The problem:
Keep only the lines below that contain the string "dist", and copy each of them in full.

Material provided:
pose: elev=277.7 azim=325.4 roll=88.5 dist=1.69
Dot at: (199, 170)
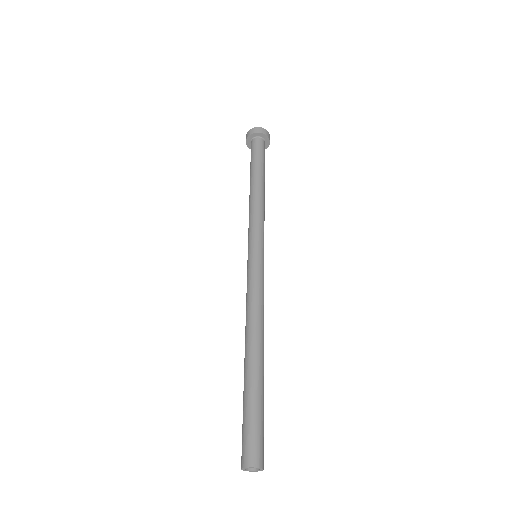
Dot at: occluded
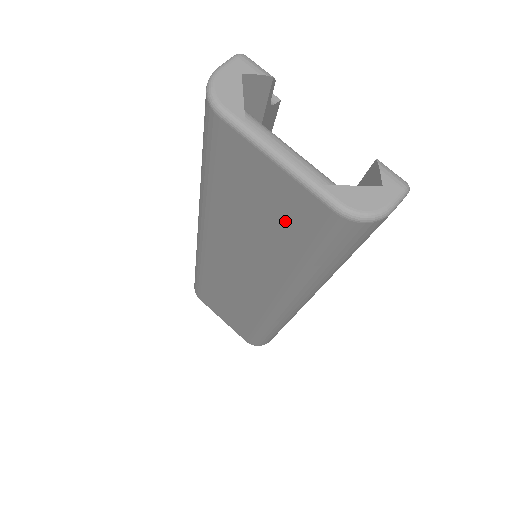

---

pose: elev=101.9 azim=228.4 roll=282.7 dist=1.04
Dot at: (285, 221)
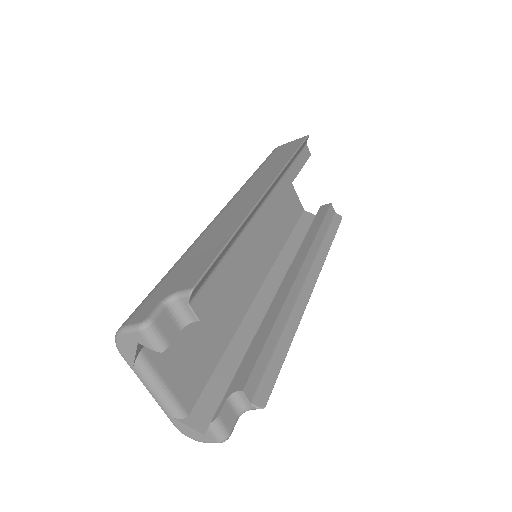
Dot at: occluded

Written answer:
pose: elev=277.7 azim=325.4 roll=88.5 dist=1.69
pose: elev=101.9 azim=228.4 roll=282.7 dist=1.04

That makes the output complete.